# 93 Maxima engine wouldn't start



## bonus (Dec 20, 2005)

Ok, I'm not a mechanic and is new to this.

I recently helped a friend changed her car battery. Everything worked fine until I started the engine, it started with a lot of squeaking/choking noise then started. I restarted, the noise was gone. I parked the car for 5 minutes, and restarted the engine again, the same sqeaking/choking noise came back. After the 3rd or 4th time I started the engine, the engine would not start at all. 

Think I might have killed the engine? I know the battery is working fine because I could see the lights but the engine wouldn't start anymore.

Any feedback would be deeply appreciated.


----------



## MyGreenMax94 (Dec 17, 2005)

bonus said:


> Ok, I'm not a mechanic and is new to this.
> 
> I recently helped a friend changed her car battery. Everything worked fine until I started the engine, it started with a lot of squeaking/choking noise then started. I restarted, the noise was gone. I parked the car for 5 minutes, and restarted the engine again, the same sqeaking/choking noise came back. After the 3rd or 4th time I started the engine, the engine would not start at all.
> 
> ...



Does the starter spin when you try to start it?

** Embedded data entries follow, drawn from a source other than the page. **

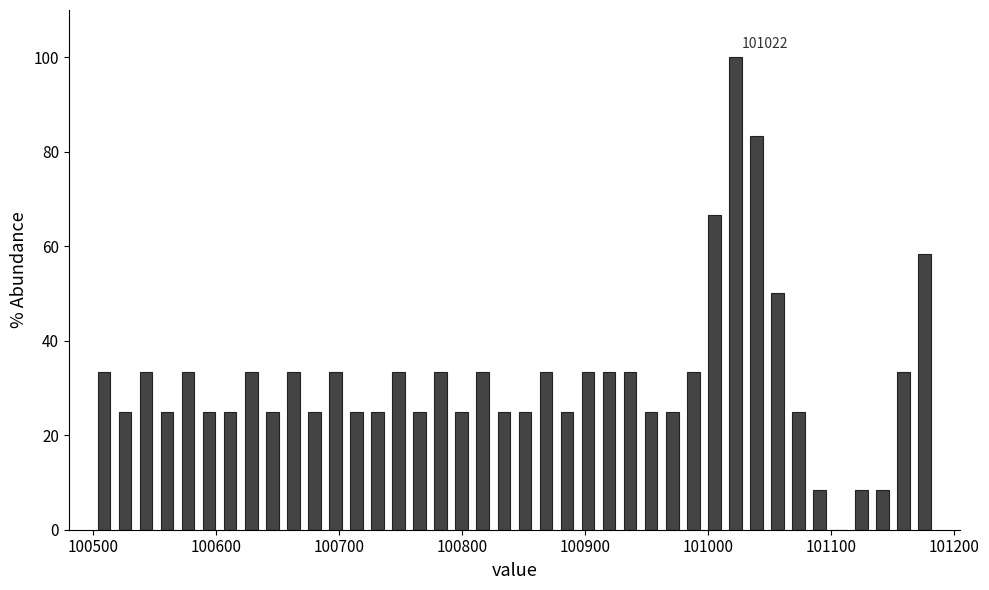

Around what value on the x-axis is the tallest bar? Give the approximate position of its centre, as read against the axis.

101020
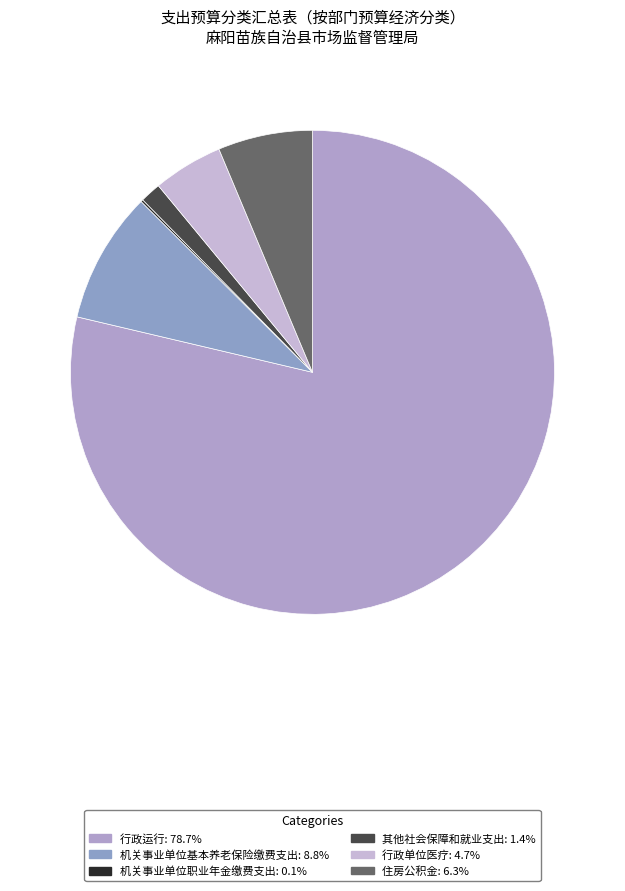

What is the majority slice?

行政运行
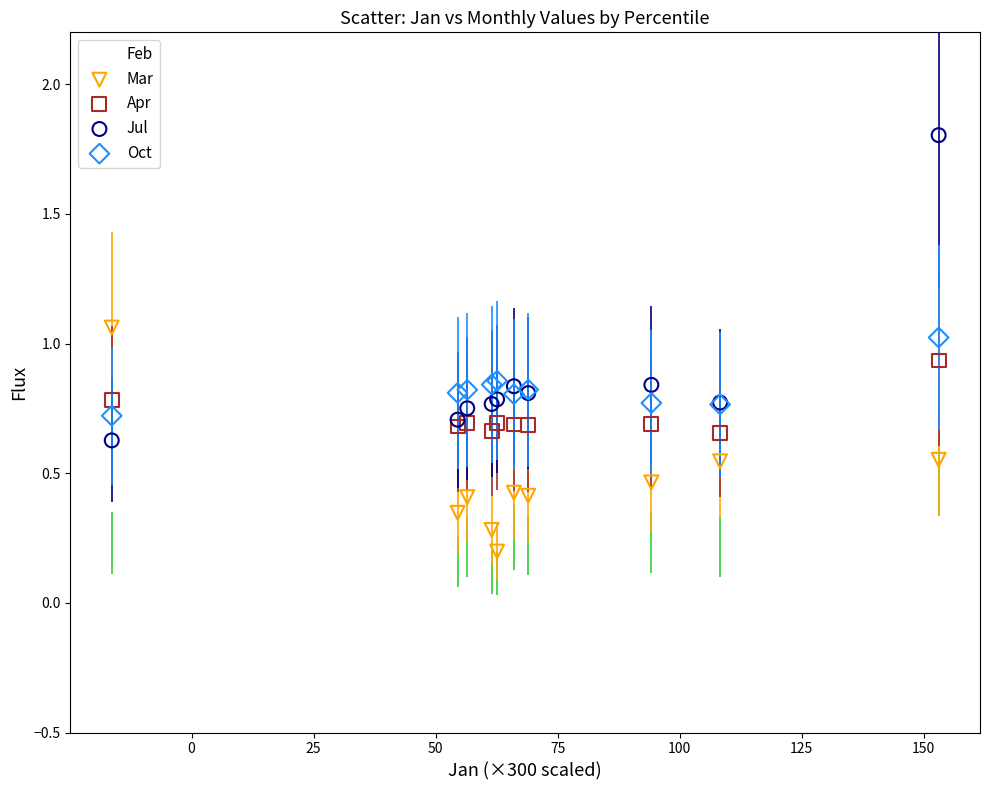

Which series has the widest spread of Y values?

Jul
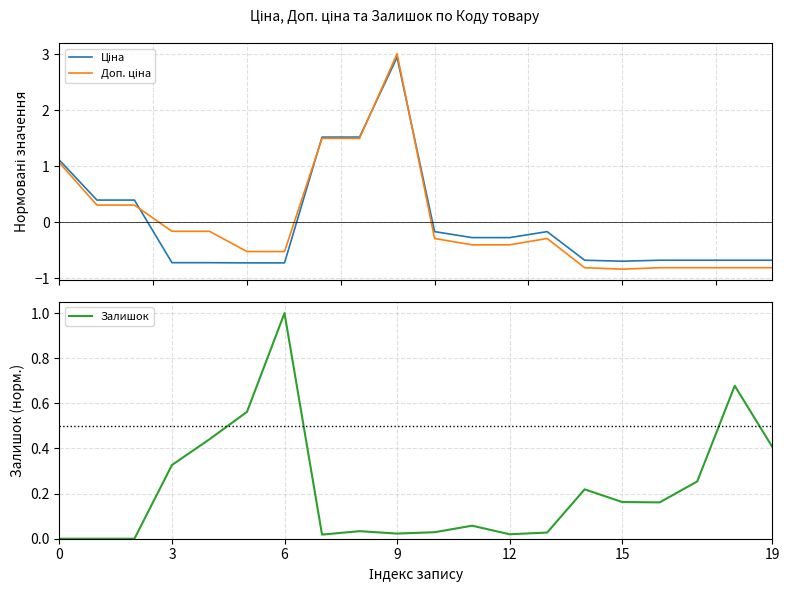

True or false: Залишок has a value of 1.0 at 6.

True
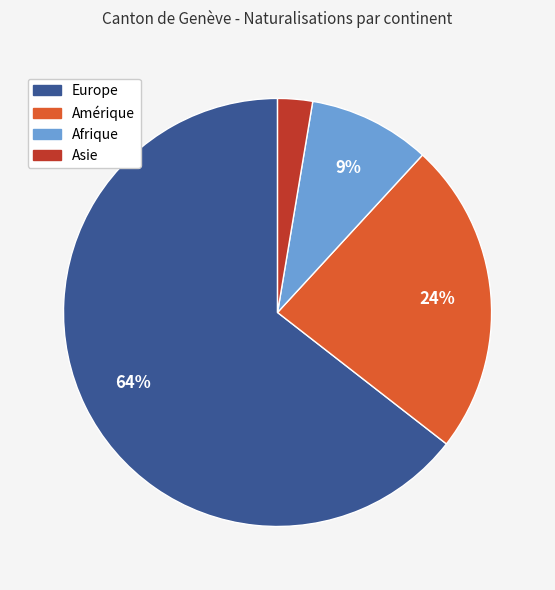

How many slices are in this pie chart?

4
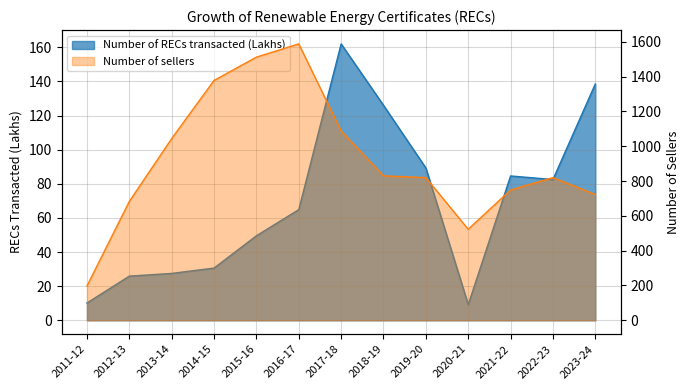

The value of Number of RECs transacted (Lakhs) at 2020-21 is 5.3. True or false?

False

Or do you hear a clicking sound?


----------



## RAVENOUS01 (Dec 21, 2005)

i have seen this before but not as extreme as you have described. disconnect the battery and let the ECM reset (hold + and - terminals together) for a minute or two AWAY FROM BATTERY!!! next reconnect batt. first with + and secondly - this is very important. this has happened in my inexperienced years and the car miraculacly recovered


----------